Drone Act change d’échelle. Basée à Malestroit (Morbihan), la PME spécialisée dans la conception et la fabrication de drones professionnels s’apprête à passer d’une logique de prototypage à une production industrielle, portée par la dynamique de la filière Défense et les ambitions nationales autour du drone souverain. Pour cela, elle a pris possession de nouveaux locaux, sur 650 m², à Saint-Abraham, près de Malestroit.

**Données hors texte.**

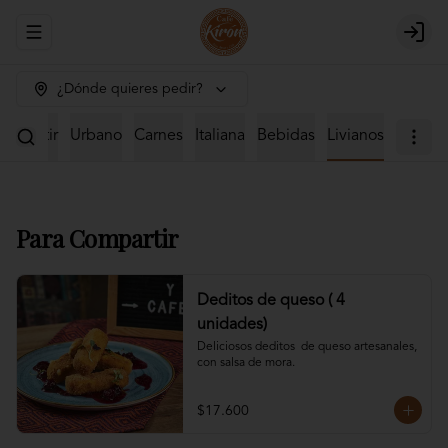
Abrir menu de navegación
Login
¿Dónde quieres pedir?
ompartir
Urbano
Carnes
Italiana
Bebidas
Livianos
Para Compartir
Deditos de queso ( 4
unidades)
Deliciosos deditos  de queso artesanales, 
con salsa de mora.
$17.600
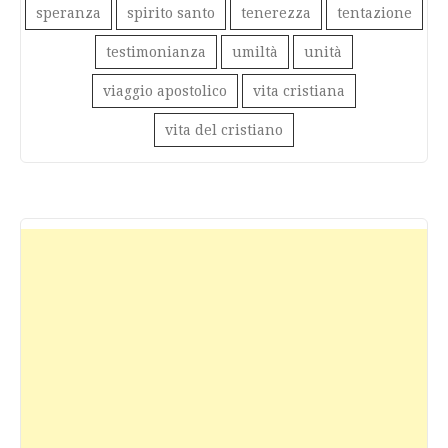
speranza
spirito santo
tenerezza
tentazione
testimonianza
umiltà
unità
viaggio apostolico
vita cristiana
vita del cristiano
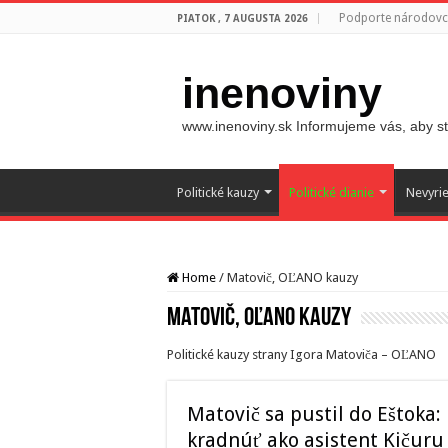
Podporte národovco
PIATOK , 7 AUGUSTA 2026
inenoviny
www.inenoviny.sk Informujeme vás, aby ste
Politické kauzy
Politické dianie
Nevyri
Home
/
Matovič, OĽANO kauzy
Matovič, OĽANO kauzy
Politické kauzy strany Igora Matoviča – OĽANO
Matovič sa pustil do Eštoka: 
kradnúť ako asistent Kičuru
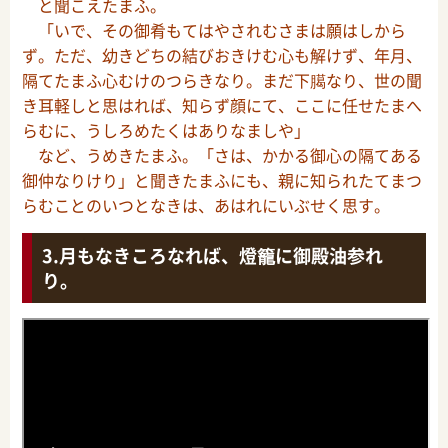
と聞こえたまふ。
「いで、その御肴もてはやされむさまは願はしから
ず。ただ、幼きどちの結びおきけむ心も解けず、年月、
隔てたまふ心むけのつらきなり。まだ下臈なり、世の聞
き耳軽しと思はれば、知らず顔にて、ここに任せたまへ
らむに、うしろめたくはありなましや」
など、うめきたまふ。「さは、かかる御心の隔てある
御仲なりけり」と聞きたまふにも、親に知られたてまつ
らむことのいつとなきは、あはれにいぶせく思す。
月もなきころなれば、燈籠に御殿油参れ
り。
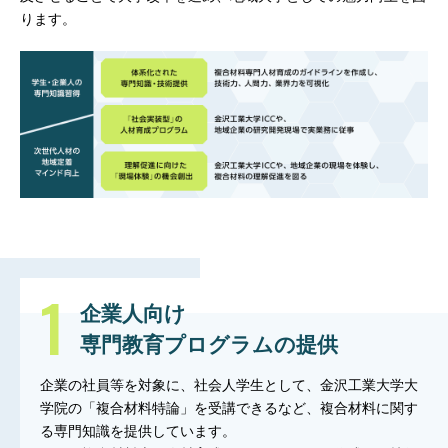
ります。
企業人向け
専門教育プログラムの提供
企業の社員等を対象に、社会人学生として、金沢工業大学大
学院の「複合材料特論」を受講できるなど、複合材料に関す
る専門知識を提供しています。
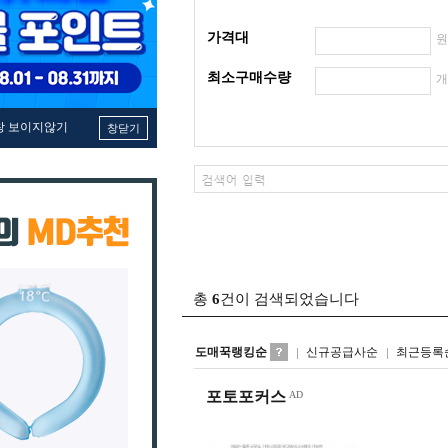
가격대
최소구매수량
창 보이지않기
창닫기
총
6
건이 검색되었습니다
도매꾹랭킹순
신규공급사순
최근등록
포토포커스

De l’atelier de prototypage à la petite série
Depuis une dizaine d’années, Drone Act conçoit des aéronefs télépilotés sur mesure pour l’armée et de grands industriels, en travaillant au plus près des cahiers des charges opérationnels, qu’il s’agisse de drones de combat, de surveillance ou de plateformes d’essai. L’entreprise, créée en 2014, s’est forgé une expertise pointue en mécatronique, impression 3D et fabrication additive, qui lui permet de passer rapidement du bureau d’études au terrain.
Cette culture du prototype a fait la réputation de la société, mais "elle avait atteint ses limites alors que les commandes se structurent et se multiplient", expose Vincent Muller, fondateur et dirigeant de la société. C’est ce qui a conduit l’entreprise à investir dans ses locaux pour y fabriquer des produits en série tout en gardant son centre de prototypage à Malestroit. Cette montée en puissance s’est aussi accompagnée de l’arrivée de Jocelyne Madec, ancienne PDG de Novatech Industries (Lannion), au poste de directrice générale et qui apporte son expertise sur cette phase d’industrialisation.
Un partenaire clé de la Défense
La Défense représente désormais près de 70 % de l’activité de Drone Act, qui travaille avec différentes armes et services de l’État sur des systèmes aériens sans pilote, utilisables en contexte militaire comme civil. La PME a récemment signé un contrat avec l’Amiad, l’agence ministérielle dédiée à l’intelligence artificielle de Défense, et anticipe d’autres marchés avec la DGSI et les forces spéciales.
"Notre chiffre d’affaires s’établit autour de 800 000 euros. Nos carnets de commandes nous permettent d’espérer atteindre les 3 millions d’euros l’an prochain. Nous pourrions également passer de 16 salariés à 26 sur la même période", poursuit Vincent Muller.
Un acteur engagé du " drone souverain "
Au-delà de ses contrats, Drone Act entend peser dans la structuration de la filière française du drone. En mai 2025, l’entreprise a rejoint le Pacte Drone, une initiative pilotée par la DGAC dans le cadre de France 2030, qui fédère industriels, opérateurs et pouvoirs publics autour d’une stratégie de souveraineté technologique.
Par cette signature, la PME bretonne affiche sa volonté de contribuer à une filière innovante et compétitive, capable de proposer des alternatives françaises crédibles aux systèmes étrangers. Elle s’appuie notamment sur des écosystèmes territoriaux comme la plateforme CT-Drone Ouest, en Bretagne, pour tester ses solutions, développer de nouveaux usages et renforcer les synergies avec les autres acteurs régionaux.
Une vitrine bretonne de l’innovation drone
Ancrée à Malestroit, Drone Act illustre la capacité des territoires bretons à faire émerger des entreprises de haute technologie sur des marchés stratégiques comme l’aérospatiale et la défense.
En changeant d’échelle tout en conservant sa culture d’ingénierie sur mesure, Drone Act ambitionne de devenir un partenaire industriel de référence pour les forces armées et les grands donneurs d’ordre, tout en s’impliquant dans la construction d’une filière drone française structurée, souveraine et durable.